A variety of personal data is collected when you use this website. Personal data is data which personally identifies you. This confidentiality declaration explains the data we collect and what we use it for. It also explains how and why.
We would like to draw your attention to the fact that transferring data on the internet (for example via email communications) may present security shortcomings. It is impossible to fully protect data from being accessed by third parties.
Information about the responsible organisation
The organisation responsible for data processing on this website is:
Voyages Emile Weber S.à r.l.
Z.A. Reckschléed L-5411 Canach, Luxembourg
Telephone: (+352) 35 65 75 – 1
Email: dpo@ew.lu
The organisation responsible is a physical person or entity, who, alone or with others, may make decisions about the purpose and means used to process personal data (e.g., surnames, email addresses, etc.).
Withdrawal of consent for data processing
Many data processing processes require your express consent. You may withdraw your consent at any time and object to the processing of your data in the future; you simply need to send us an informal email. Withdrawal does not affect the legality of data processing processes performed prior to withdrawal.

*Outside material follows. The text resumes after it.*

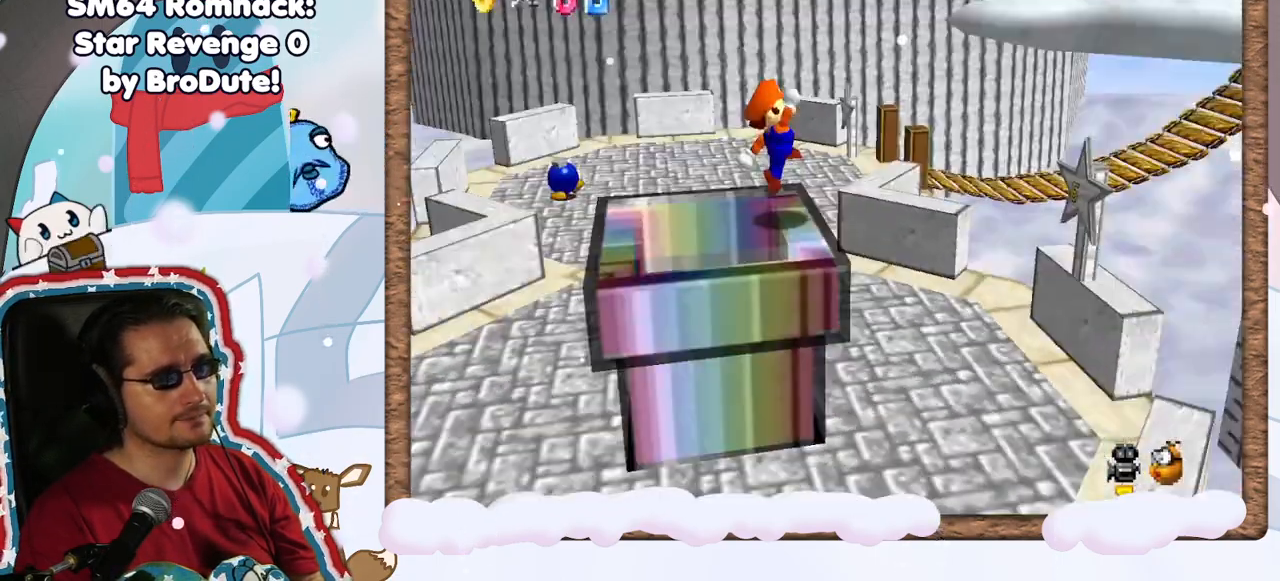
{"dt_ms": 500, "buttons": ["C_LEFT"], "left_stick": "center", "events": [[117, "C_LEFT", "up"], [233, "C_LEFT", "down"], [283, "C_LEFT", "up"], [500, "C_LEFT", "down"]]}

Right to take action with the relevant supervisory authority
In the event of a data protection infraction, the person affected is entitled to take action with the relevant supervisory authority. The relevant supervisory authority for data protection matters is the CNPD (National Commission for Data Protection): https://cnpd.public.lu/fr.html
Right to data portability
You are entitled to recover or provide the data we automatically process to a third-party based on your consent or as part of fulfilling a contract, in a format that is currently used and readable by a machine. Any request from yourself to directly transfer data to another entity responsible for processing data will only be carried out if the transfer is technically possible.
SSL/TLS encryption
This website uses SSL/TLS encryption for security purposes and to protect confidential content transfers such as orders or requests you send to us as site operator. A secure connection may be identified by “https://” in the browser address bar rather than “http://” as well as a padlock which appears.

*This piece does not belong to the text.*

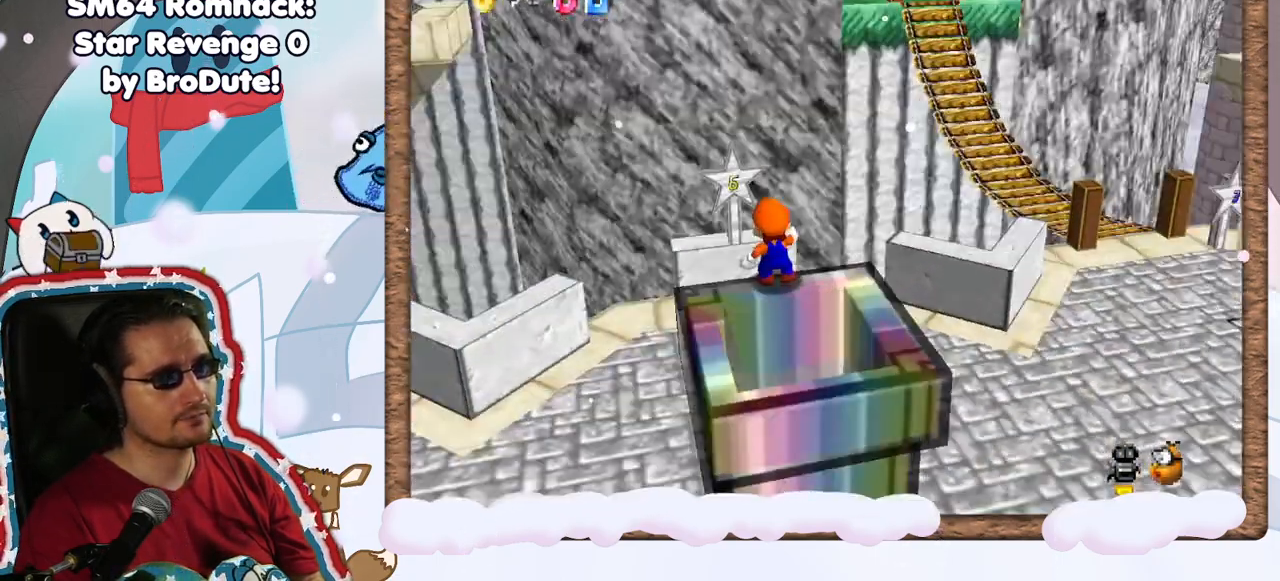
{"dt_ms": 500, "buttons": [], "left_stick": "down-left", "events": [[17, "C_LEFT", "up"], [150, "left_stick", "left"], [300, "left_stick", "down-left"], [367, "A", "down"], [483, "A", "up"]]}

Data you transmit cannot be read by third parties when the SSL/TLS encryption is activated.
Secure payments on this website
If you are required to send your payment details to us when you sign a contract for a paid service (e.g., account number for authorising a direct debit), these details are needed to complete payment.
Payment by the usual means (Visa/MasterCard, direct debit) is only carried out via an SSL/TLS secure connection. A secure connection may be identified by “https://” in the browser address bar rather than “http://” as well as a padlock which appears.
The payment data you transmit to us cannot be read by third parties during a secure connection.
Blocking and erasing data
As part of the current legal provisions, you may obtain information free of charge about your personal data which has been stored, about its origin, its recipient, as well as the purpose for the data processing, and, as the case may be, you are entitled to correct, block or erase this data. If you have any questions about this subject or any other aspect of personal data, you may contact us at the address stated in the legal notices.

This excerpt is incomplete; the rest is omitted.